The legend of the duck has been transmitted from one generation to another since the 15th century. In the first version, the legend says that a young and beautiful girl prisoner of the lord of Montfort was moaning. She prayed St. Nicholas to escape from her abductor and to keep her virginity. She miraculously transformed into a female duck, flew through the window of her cell and settled on the castle's pond. Then, for many centuries, a wild female duck came every year in the church, around St. Nicholas Day, and left one of her ducklings as an offering to the miraculous saint.
In the second version, the story says that around 1386, during the completion of the town, the lord locked a beautiful girl up in his castle. She understood very fast what was going to happen to her and, catching sight of the St. Nicholas church, started praying the saint, promising to thank him if she could escape. Unfortunately, she felt in the hands of the lord's soldiers, who wanted to do what they thought their master had done. She looked around to find some help but saw only two female ducks on the water of the pond, which has since been dried up. She prayed St. Nicholas, begging him to allow the animals to be witnesses of her innocence and to make them accomplish every year her wish on her behalf if she had to lose her life. She managed to escape from the soldiers but died, apparently of fear, a bit later. She was buried in the St. Nicholas churchyard. The same year, during the translation of the relics of St. Nicholas, while the crowd was flocking to the relics, a female duck came in the church with her ducklings. She fluttered near the picture of the saint, flew to the altar and saluted the crucifix. Then, she came back near the picture of the saint and stayed there until the end of the service. At this moment, she flew with all of her ducklings, except one, who stayed in the church.
The story became so famous and reported in many documents dating from the following centuries, so that Montfort-sur-Meu became Montfort-la-Cane for more than 300 years. Every appearance of the female duck in the church was duly reportee. The last event is dated from 8 May 1739. However, as only the archives dating from later than the 15th century have been kept, many stories are missing even though, as an ecclesiastic said, "In the past, these events became so common that we were not taking time to report them anymore".

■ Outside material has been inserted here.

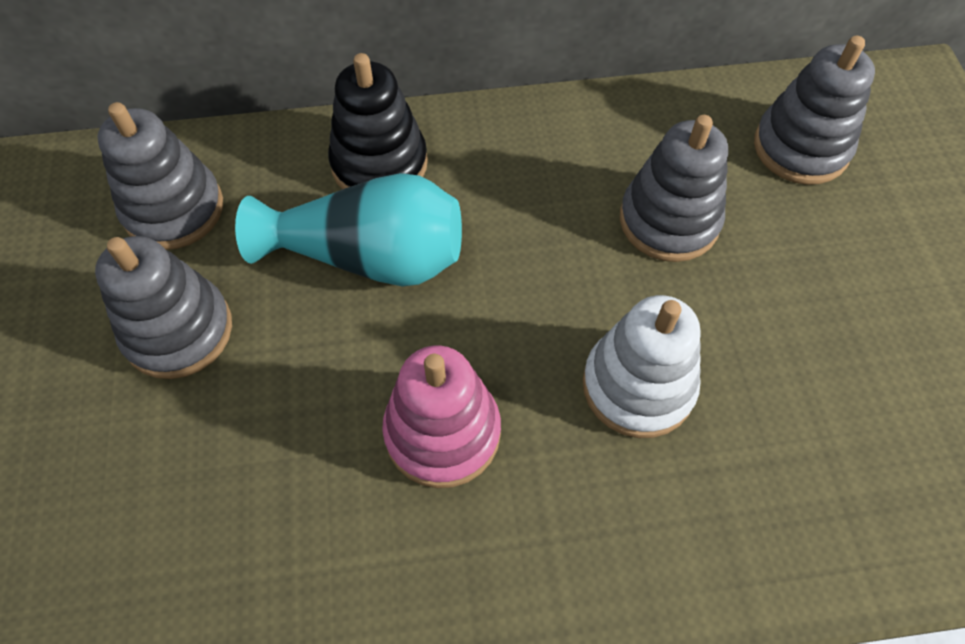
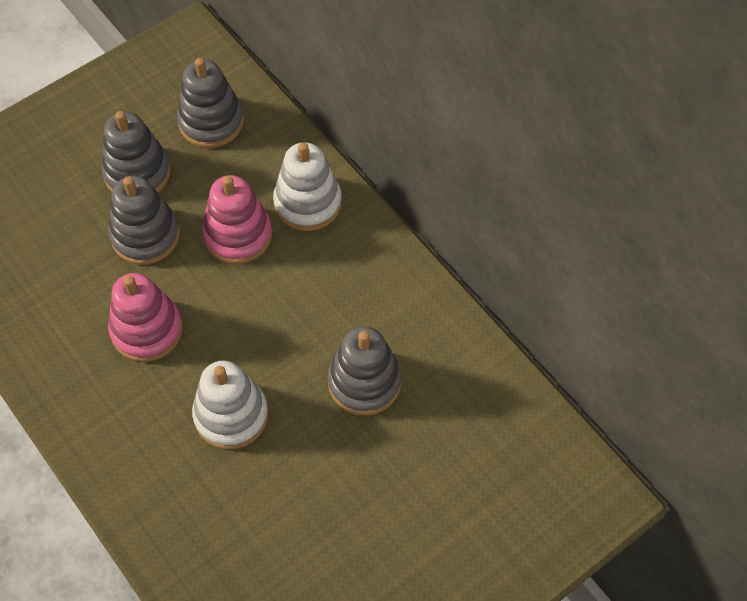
camera: 60 degrees right, 0 degrees up
turquoise vase [235,173,462,287] -> pink stacking toy [202,175,272,264]
black stacking toy [328,53,428,189] -> white stacking toy [273,142,342,231]
grey stacking toy [754,36,875,185] -> grey stacking toy moved to [109,176,180,265]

Montfort-sur-Meu (then Montfort-la-Cane) is the birth place of St. Louis de Montfort (Louis-Marie Grignion de Montfort; 1673-1716, canonized in 1947 by Pope Pius XII), a priest and missionary who founded or inspired the congregations grouped in the Montfort family. Due to his particular devotion to the Blessed Virgin and his spiritual writings (Le secret admirable du très saint rosaire; Traité de la vraie dévotion à la Sainte Vierge), Montfort is considered as one of the founders of mariology. He also composed several hymns and canticles used for evangelization by his followers.

Olivier Touzeau & Ivan Sache, 9 October 2021


Flag of Montfort-sur-Meu

The flag of Montfort-sur-Meu (photo, photo), used at least since 2014, is white with the municipal logo.
The former flag of Montfort-sur-Meu (photo) was blue with the municipal arms "Argent a cross moline gules gringolée of eight snake's heads or", surmounted by a golden crown, and the name of the municipality below. The arms were those of the Gaël-Montfort family. According to Nicolas Viton de Saint-Alais (Dictionnaire encyclopédique de la noblesse de France, 1816), gringolé comes from gargouille, "a gargoyle", referring to the gargoyle's open mouth often decorated with snake's heads.